**AIM OF THE EXERCISE:** Retype the opening lines of the listing below, ending with the line that contains "2. If you have", and leave out any pictures.

**RECORDS FOR THIS TASK:**
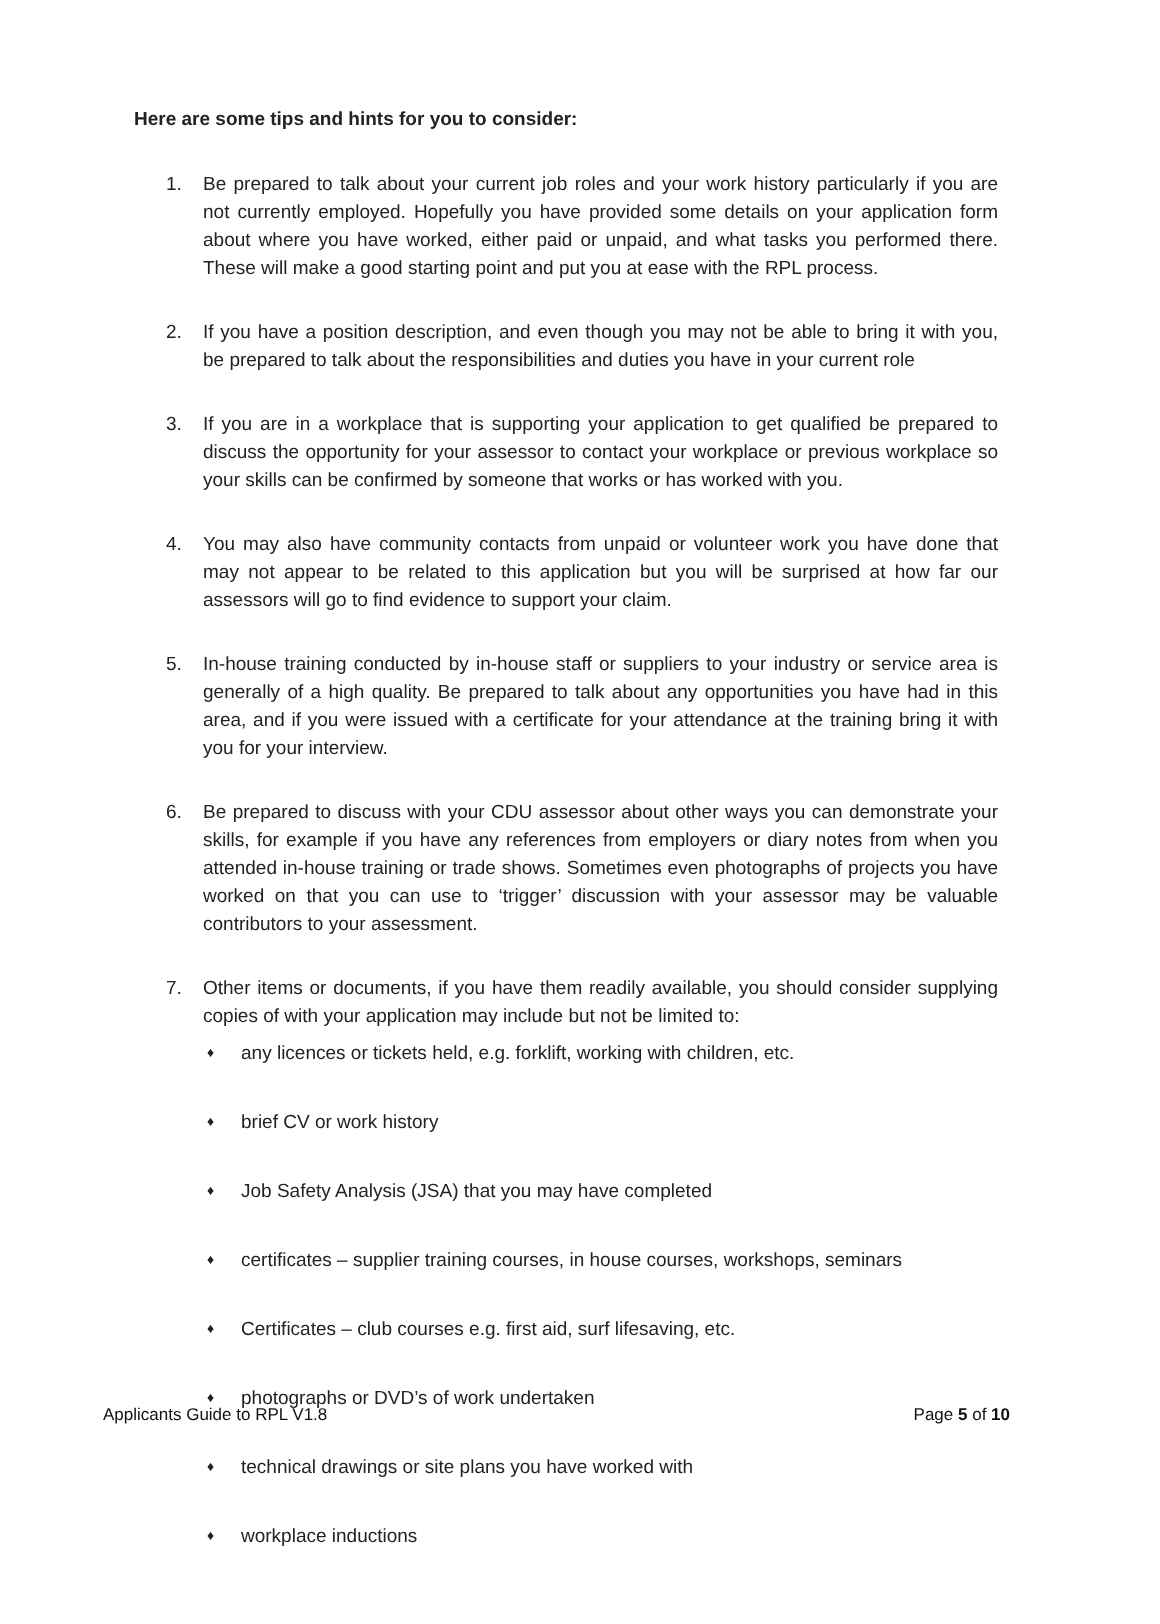Here are some tips and hints for you to consider:
1. Be prepared to talk about your current job roles and your work history particularly if you are not currently employed. Hopefully you have provided some details on your application form about where you have worked, either paid or unpaid, and what tasks you performed there. These will make a good starting point and put you at ease with the RPL process.
2. If you have a position description, and even though you may not be able to bring it with you, be prepared to talk about the responsibilities and duties you have in your current role
3. If you are in a workplace that is supporting your application to get qualified be prepared to discuss the opportunity for your assessor to contact your workplace or previous workplace so your skills can be confirmed by someone that works or has worked with you.
4. You may also have community contacts from unpaid or volunteer work you have done that may not appear to be related to this application but you will be surprised at how far our assessors will go to find evidence to support your claim.
5. In-house training conducted by in-house staff or suppliers to your industry or service area is generally of a high quality. Be prepared to talk about any opportunities you have had in this area, and if you were issued with a certificate for your attendance at the training bring it with you for your interview.
6. Be prepared to discuss with your CDU assessor about other ways you can demonstrate your skills, for example if you have any references from employers or diary notes from when you attended in-house training or trade shows. Sometimes even photographs of projects you have worked on that you can use to ‘trigger’ discussion with your assessor may be valuable contributors to your assessment.
7. Other items or documents, if you have them readily available, you should consider supplying copies of with your application may include but not be limited to:
♦ any licences or tickets held, e.g. forklift, working with children, etc.
♦ brief CV or work history
♦ Job Safety Analysis (JSA) that you may have completed
♦ certificates – supplier training courses, in house courses, workshops, seminars
♦ Certificates – club courses e.g. first aid, surf lifesaving, etc.
♦ photographs or DVD’s of work undertaken
♦ technical drawings or site plans you have worked with
♦ workplace inductions
Applicants Guide to RPL V1.8 Page 5 of 10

**TASK OUTPUT:**
Here are some tips and hints for you to consider:
1. Be prepared to talk about your current job roles and your work history particularly if you are not currently employed. Hopefully you have provided some details on your application form about where you have worked, either paid or unpaid, and what tasks you performed there. These will make a good starting point and put you at ease with the RPL process.
2. If you have a position description, and even though you may not be able to bring it with you, be prepared to talk about the responsibilities and duties you have in your current role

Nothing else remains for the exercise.